BEGIN Excerpt provided
From Strategy to Deals: How Local Growth Plans Can Become Deal Platforms
A New Settlement for Regional Growth
In June 2025, the Comprehensive Spending Review marked a watershed moment for England's devolved growth strategy. The Chancellor announced that the Local Growth Fund (LGF) would replace the fragmented UK Shared Prosperity Fund, delivering targeted, long-term funding to city regions in the North and Midlands with the highest productivity catch-up potential. This was not simply a funding reallocation. It represented a fundamental shift: from short-term competitive bidding pots to multi-year certainty, from central prescription to local flexibility, from project-by-project grants to integrated settlements.
Ministers described the LGF's purpose clearly. It would move away from "inefficiencies: short-termism, duplication, and wasteful competitive bidding" towards a system where mayoral authorities could "plan and deliver transformative change with confidence." The fund would help assemble sites, deliver enabling infrastructure, and create attractive propositions for private investors. The Budget in November 2025 confirmed the detail. Eleven Mayoral Strategic Authorities would share over £900 million across four years.
The question now is what happens next? James Dowling sets out how funding certainty can open the way to negotiated deals aimed at regional economic transformation.
A New Industrial Strategic Approach: The Cluster Deal Model
The answer requires moving beyond traditional industrial policy tools. What's needed is a negotiated partnership approach that combines public funding, private investment and shared commitments to deliver measurable outcomes. We call this the cluster deal model.
END Excerpt provided
*Written task A*
Please rewrite the part of the listing from its first line through the line containing "The width and height of the screenshot is (960, 540). Identify", replacing "notepad" with "notebook" and leaving everything else unchanged.
BEGIN Data shown
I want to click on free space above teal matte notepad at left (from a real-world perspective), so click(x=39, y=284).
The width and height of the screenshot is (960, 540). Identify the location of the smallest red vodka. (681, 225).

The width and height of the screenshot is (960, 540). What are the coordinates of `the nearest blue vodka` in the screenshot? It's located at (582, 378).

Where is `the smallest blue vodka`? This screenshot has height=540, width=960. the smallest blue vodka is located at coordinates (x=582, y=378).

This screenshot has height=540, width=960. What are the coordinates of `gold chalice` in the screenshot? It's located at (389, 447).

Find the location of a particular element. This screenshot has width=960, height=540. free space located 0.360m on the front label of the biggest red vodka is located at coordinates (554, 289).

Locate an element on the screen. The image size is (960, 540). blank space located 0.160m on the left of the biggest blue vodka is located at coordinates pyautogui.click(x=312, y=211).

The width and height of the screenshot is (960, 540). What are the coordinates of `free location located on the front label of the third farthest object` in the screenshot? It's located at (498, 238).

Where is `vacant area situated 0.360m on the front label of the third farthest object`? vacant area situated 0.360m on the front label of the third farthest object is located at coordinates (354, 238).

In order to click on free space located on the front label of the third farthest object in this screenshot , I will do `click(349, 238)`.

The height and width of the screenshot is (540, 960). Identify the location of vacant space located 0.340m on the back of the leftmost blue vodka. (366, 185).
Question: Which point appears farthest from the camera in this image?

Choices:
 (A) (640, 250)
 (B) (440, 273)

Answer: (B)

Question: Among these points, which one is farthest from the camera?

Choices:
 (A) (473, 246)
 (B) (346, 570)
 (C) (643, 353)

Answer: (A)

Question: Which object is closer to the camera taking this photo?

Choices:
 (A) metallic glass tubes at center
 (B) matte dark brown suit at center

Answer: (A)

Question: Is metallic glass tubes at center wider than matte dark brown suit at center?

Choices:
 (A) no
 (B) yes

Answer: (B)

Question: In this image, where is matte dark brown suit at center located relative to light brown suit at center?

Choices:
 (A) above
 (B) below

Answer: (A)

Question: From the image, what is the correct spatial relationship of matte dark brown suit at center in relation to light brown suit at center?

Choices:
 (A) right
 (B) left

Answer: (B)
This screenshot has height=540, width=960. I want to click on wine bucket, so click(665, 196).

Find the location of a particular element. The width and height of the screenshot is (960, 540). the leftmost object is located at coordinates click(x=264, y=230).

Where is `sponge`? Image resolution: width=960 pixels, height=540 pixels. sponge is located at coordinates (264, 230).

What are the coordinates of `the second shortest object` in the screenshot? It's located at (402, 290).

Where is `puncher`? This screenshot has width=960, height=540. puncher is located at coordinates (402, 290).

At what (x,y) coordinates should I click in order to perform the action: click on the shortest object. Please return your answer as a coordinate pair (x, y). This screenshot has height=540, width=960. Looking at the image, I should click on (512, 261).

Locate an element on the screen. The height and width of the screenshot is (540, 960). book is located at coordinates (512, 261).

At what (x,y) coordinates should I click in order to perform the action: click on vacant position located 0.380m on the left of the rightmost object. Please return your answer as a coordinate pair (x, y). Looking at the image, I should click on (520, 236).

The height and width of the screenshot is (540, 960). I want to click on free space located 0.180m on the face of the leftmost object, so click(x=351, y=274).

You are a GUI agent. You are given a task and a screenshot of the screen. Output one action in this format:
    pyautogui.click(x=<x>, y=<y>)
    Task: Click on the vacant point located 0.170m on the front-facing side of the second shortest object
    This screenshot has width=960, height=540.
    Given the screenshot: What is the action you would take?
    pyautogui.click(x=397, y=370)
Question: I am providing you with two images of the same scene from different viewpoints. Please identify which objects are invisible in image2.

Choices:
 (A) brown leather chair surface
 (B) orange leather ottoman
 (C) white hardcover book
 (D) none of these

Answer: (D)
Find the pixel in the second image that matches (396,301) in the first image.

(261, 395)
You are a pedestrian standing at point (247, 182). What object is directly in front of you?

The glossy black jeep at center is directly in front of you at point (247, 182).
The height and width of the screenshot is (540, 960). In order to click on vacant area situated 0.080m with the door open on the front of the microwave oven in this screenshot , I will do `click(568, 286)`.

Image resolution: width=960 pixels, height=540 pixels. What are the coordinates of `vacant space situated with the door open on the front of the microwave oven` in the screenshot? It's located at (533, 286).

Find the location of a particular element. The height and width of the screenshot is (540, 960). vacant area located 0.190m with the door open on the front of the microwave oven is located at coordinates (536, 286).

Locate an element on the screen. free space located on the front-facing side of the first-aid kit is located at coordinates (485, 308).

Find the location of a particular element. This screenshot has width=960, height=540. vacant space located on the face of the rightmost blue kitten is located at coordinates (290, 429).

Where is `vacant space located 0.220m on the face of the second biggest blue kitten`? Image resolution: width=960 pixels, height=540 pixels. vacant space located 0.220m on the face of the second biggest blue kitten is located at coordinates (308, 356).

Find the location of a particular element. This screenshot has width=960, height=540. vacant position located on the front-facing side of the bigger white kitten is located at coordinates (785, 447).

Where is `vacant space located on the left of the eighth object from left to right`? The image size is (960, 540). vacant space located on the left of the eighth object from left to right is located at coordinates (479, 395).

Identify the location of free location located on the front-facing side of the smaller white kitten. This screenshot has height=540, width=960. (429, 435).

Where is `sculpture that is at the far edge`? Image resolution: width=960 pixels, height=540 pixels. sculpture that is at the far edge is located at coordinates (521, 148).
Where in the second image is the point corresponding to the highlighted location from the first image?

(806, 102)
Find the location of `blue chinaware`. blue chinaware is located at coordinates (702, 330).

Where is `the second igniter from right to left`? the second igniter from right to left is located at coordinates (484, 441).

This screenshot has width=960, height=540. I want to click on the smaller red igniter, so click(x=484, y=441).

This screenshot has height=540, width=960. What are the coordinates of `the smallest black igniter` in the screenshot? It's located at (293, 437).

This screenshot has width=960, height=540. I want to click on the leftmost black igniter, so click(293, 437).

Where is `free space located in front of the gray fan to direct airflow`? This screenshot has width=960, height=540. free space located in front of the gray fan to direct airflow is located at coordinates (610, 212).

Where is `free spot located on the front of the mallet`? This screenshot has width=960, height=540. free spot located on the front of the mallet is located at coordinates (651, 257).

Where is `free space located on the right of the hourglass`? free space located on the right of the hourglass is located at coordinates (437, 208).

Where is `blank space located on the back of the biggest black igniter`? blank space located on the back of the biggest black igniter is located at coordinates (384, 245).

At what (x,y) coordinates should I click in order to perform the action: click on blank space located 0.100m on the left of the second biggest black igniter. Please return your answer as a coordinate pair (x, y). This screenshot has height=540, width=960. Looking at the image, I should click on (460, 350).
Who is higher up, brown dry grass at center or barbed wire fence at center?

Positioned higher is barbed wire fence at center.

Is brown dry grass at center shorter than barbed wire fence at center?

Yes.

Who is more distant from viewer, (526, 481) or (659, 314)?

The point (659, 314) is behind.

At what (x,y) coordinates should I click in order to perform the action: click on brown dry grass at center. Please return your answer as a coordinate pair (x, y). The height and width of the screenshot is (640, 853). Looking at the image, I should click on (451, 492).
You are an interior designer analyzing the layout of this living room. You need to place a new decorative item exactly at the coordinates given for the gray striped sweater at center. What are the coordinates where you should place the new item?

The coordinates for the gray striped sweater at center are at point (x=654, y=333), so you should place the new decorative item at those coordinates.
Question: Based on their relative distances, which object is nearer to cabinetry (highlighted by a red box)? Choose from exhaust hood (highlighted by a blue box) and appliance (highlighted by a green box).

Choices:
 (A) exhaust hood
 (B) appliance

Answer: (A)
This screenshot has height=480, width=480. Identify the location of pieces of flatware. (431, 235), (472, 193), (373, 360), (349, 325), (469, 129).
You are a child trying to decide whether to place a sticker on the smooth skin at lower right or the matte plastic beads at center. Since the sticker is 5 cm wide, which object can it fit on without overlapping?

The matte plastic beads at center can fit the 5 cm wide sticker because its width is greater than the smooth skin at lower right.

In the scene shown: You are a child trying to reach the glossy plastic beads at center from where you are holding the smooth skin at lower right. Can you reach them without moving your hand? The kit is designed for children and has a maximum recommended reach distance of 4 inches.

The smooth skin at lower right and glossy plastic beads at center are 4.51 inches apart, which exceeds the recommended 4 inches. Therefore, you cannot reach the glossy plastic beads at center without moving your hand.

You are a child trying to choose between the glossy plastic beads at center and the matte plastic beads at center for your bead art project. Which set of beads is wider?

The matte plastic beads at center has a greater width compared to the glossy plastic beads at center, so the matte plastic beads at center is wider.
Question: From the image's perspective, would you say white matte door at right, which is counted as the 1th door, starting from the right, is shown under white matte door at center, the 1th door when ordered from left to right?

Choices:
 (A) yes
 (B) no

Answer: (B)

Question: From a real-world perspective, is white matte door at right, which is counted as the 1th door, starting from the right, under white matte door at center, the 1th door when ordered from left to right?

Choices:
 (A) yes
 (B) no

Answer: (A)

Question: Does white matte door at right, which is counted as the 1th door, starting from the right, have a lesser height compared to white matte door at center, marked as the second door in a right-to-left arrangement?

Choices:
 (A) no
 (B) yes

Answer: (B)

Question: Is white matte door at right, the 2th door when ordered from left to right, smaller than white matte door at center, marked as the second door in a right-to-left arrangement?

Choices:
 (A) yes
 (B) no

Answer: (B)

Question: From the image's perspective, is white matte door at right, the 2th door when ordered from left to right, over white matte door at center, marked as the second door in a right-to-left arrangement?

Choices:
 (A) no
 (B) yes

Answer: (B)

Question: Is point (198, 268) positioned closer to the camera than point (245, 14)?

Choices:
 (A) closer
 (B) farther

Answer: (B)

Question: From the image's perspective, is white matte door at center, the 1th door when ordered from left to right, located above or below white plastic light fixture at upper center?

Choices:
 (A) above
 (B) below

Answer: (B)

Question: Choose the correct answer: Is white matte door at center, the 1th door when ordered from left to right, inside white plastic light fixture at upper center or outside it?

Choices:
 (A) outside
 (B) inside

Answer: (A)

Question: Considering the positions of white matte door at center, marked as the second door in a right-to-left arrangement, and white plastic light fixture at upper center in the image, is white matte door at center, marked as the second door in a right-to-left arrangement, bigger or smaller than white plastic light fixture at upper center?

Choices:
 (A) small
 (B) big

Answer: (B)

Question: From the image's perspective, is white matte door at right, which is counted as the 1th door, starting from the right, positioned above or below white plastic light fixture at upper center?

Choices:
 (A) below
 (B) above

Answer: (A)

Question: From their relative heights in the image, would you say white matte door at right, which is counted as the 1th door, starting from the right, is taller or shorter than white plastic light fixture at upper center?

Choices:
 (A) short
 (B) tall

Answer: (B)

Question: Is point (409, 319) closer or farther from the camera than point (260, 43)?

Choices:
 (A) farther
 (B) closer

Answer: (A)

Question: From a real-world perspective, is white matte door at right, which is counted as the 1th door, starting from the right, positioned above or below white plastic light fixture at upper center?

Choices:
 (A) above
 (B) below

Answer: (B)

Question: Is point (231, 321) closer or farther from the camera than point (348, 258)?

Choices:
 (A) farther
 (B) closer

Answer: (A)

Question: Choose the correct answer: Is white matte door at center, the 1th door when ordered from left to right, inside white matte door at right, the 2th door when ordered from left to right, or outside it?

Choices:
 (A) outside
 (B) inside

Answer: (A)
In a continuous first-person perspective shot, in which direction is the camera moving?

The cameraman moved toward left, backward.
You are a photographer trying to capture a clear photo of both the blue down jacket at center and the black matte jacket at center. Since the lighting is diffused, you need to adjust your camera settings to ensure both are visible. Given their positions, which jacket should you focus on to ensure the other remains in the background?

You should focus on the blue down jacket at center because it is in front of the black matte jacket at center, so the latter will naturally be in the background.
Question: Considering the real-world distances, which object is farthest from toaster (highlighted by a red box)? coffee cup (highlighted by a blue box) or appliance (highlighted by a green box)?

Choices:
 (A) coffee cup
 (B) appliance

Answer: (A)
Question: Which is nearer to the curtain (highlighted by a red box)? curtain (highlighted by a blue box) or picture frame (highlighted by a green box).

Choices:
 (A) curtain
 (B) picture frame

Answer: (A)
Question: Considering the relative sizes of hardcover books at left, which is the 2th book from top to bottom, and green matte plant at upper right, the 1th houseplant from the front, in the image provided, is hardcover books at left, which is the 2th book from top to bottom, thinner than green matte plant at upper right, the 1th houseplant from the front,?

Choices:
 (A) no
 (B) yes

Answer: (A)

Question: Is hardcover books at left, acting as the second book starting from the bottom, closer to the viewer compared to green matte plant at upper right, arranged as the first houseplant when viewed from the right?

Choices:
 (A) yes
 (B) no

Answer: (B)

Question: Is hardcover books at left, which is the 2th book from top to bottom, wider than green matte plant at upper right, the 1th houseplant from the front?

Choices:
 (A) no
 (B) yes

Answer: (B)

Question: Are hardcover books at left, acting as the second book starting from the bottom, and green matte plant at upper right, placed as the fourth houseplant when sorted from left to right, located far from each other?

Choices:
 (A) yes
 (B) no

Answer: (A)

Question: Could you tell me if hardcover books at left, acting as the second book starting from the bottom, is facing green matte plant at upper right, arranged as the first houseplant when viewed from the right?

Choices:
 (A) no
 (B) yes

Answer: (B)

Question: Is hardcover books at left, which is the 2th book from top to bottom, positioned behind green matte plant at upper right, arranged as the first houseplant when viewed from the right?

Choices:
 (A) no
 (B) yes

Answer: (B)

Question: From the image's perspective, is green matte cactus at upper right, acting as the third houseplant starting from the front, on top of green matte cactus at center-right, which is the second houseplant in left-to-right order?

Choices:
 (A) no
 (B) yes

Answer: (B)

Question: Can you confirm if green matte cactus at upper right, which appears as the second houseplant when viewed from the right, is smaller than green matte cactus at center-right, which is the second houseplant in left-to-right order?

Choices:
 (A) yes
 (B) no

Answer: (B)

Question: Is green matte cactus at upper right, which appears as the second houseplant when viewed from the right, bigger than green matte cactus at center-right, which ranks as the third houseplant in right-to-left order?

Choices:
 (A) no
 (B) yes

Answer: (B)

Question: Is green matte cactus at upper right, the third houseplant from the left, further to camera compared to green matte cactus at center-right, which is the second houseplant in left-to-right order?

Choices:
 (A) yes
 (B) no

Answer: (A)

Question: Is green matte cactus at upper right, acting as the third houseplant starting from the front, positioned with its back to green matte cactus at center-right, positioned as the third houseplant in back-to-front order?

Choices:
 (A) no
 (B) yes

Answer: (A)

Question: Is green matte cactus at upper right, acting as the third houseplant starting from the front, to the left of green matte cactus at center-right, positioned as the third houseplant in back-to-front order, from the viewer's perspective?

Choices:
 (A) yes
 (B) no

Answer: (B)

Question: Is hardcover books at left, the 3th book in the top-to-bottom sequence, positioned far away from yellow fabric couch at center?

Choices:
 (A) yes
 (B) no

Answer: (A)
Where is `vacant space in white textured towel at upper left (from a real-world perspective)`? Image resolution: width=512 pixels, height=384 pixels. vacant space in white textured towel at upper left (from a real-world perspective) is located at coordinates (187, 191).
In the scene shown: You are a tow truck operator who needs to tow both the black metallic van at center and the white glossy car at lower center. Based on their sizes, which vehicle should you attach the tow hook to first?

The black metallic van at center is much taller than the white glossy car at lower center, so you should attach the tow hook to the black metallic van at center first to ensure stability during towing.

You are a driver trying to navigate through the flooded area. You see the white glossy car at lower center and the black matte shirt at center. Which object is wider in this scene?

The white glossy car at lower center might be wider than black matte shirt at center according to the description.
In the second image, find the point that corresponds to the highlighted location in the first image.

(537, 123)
END Data shown
*Written task B*
In the piece on local growth plans, which fund was the Local Growth Fund set to replace?

*Response A*
I want to click on free space above teal matte notebook at left (from a real-world perspective), so click(x=39, y=284).
The width and height of the screenshot is (960, 540). Identify the location of the smallest red vodka. (681, 225).

*Response B*
The UK Shared Prosperity Fund.